Ed infine il potere mafioso la cui attività non si limita al traffico di droga, agli appalti, alle estorsioni, allo sfruttamento della prostituzione, ma punta all’investimento dei capitali nelle grandi e medie imprese: dal turismo all’agricoltura, dall’edilizia ai supermercati, dagli istituti finanziari alle case da gioco, dalle società di import-export a quelle per lo smaltimento dei rifiuti tossici. Si tratta ogni anno di centinaia di miliardi di dollari che si rendono irriconoscibili attraverso i più tortuosi canali finanziari. Si calcola che la criminalità organizzata investa in attività legali oltre il 60% dei suoi ricavi. Tutto questo finisce col nuocere gravemente alla nostra economia finendo, non di rado con lo strozzare il mercato, col mettere in ginocchio migliaia di imprese commerciali. Un fenomeno che si è esteso non solo all’interno, ma anche fuori dei confini del Paese e che, purtroppo, non è stato preso nella dovuta considerazione.
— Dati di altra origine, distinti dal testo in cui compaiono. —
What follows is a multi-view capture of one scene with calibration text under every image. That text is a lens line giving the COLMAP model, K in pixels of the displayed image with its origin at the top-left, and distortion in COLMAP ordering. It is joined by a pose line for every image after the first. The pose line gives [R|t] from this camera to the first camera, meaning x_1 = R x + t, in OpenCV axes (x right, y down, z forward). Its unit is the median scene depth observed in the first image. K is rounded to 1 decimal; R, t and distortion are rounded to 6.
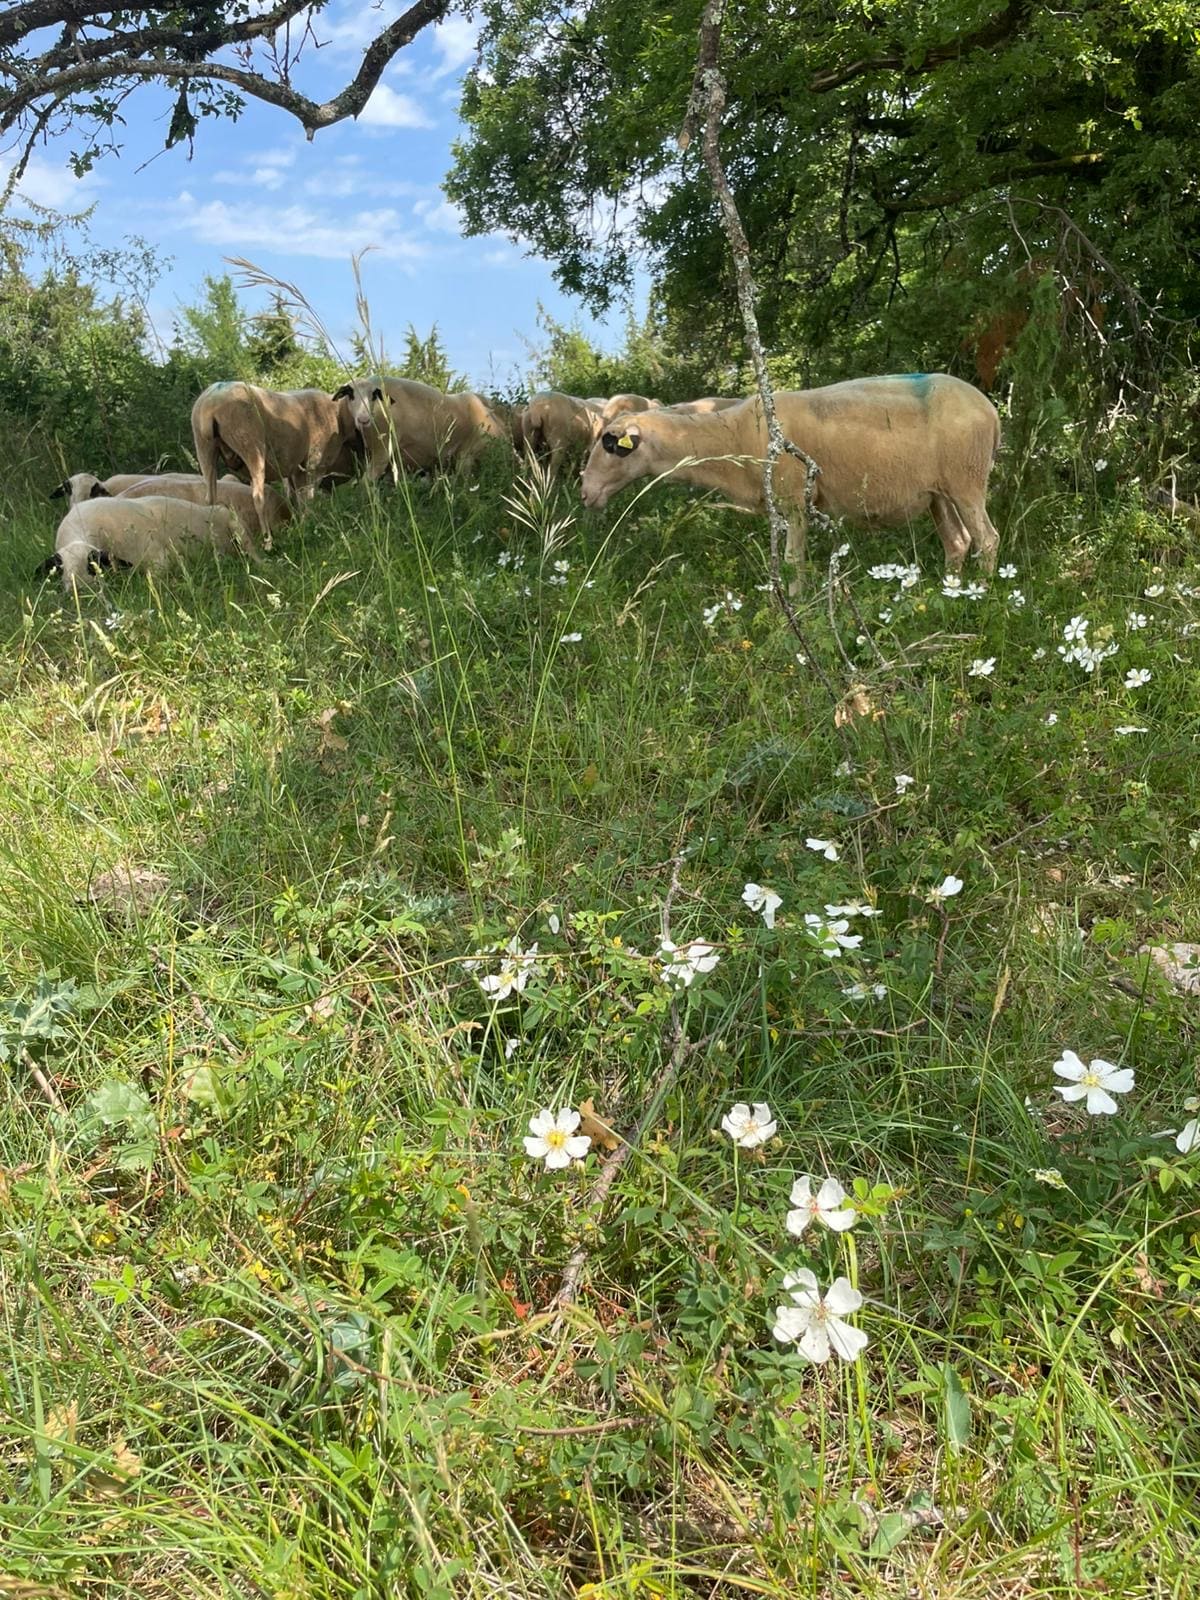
lens RADIAL K [[1325.7, 0, 608.5], [0, 1325.7, 800.0], [0, 0, 1]] dist [0.086102, -0.136259]
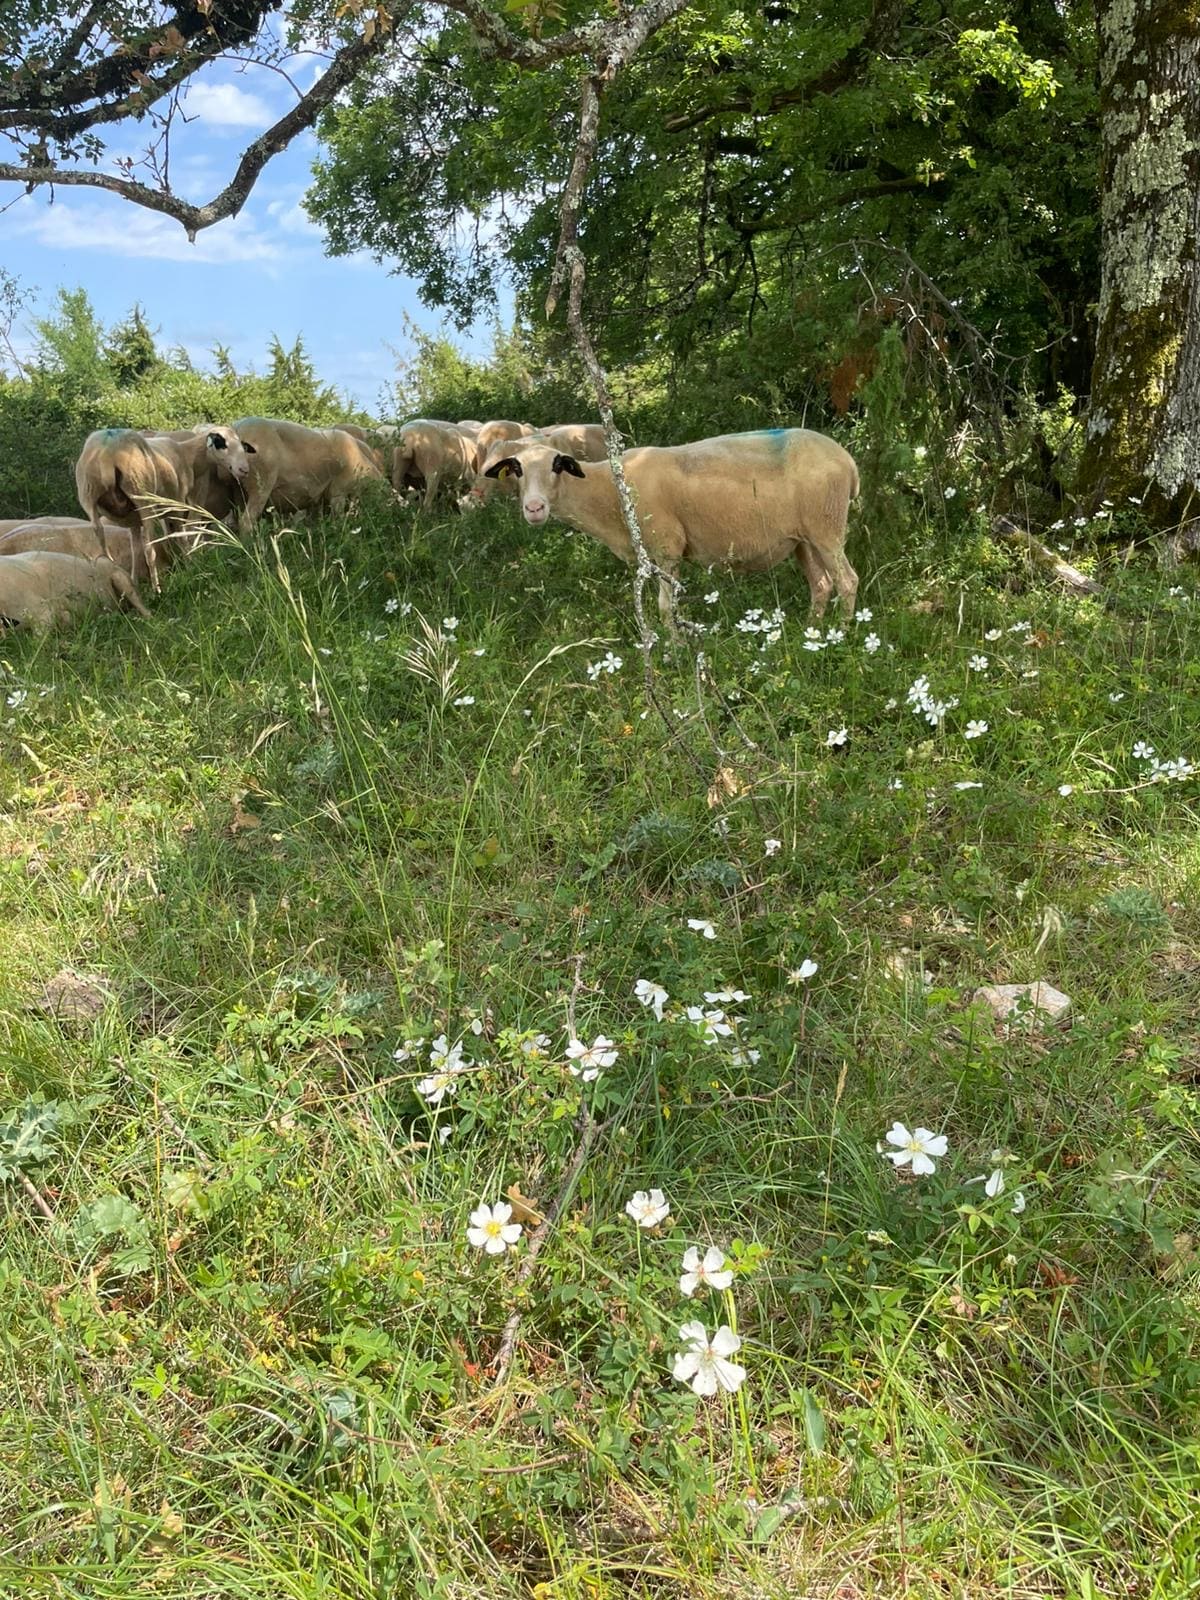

Malgrado gli sforzi di tanti solerti investigatori che hanno condotto inchieste in questi complicati settori, non si può affermare che si siano ottenuti risultati significativi. Bisogna puntare fin dall’inizio su una tecnica investigativa mirata alla realtà complessiva di “Cosa nostra” e non, come purtroppo è avvenuto nel passato, sui singoli episodi criminali, considerati segmenti separati senza nessuno sforzo di collegamento.
Solo con l’intervento del pool alcune indagini hanno sortito esiti apprezzabili anche grazie agli apporti dei pentiti. Purtroppo col passare del tempo sembrano riaffiorare sintomi di nuovi processi di rimozione, della gravità della minaccia di “Cosa nostra”, rischiando, ancora una volta, di vanificare gli sforzi compiuti. Una responsabilità che non può essere attribuita alle Forze di polizia ma direttamente a chi governa, a coloro ai quali spetta l’onere di ricordarsi che i problemi del Paese esigono assiduo impegno e grande competenza.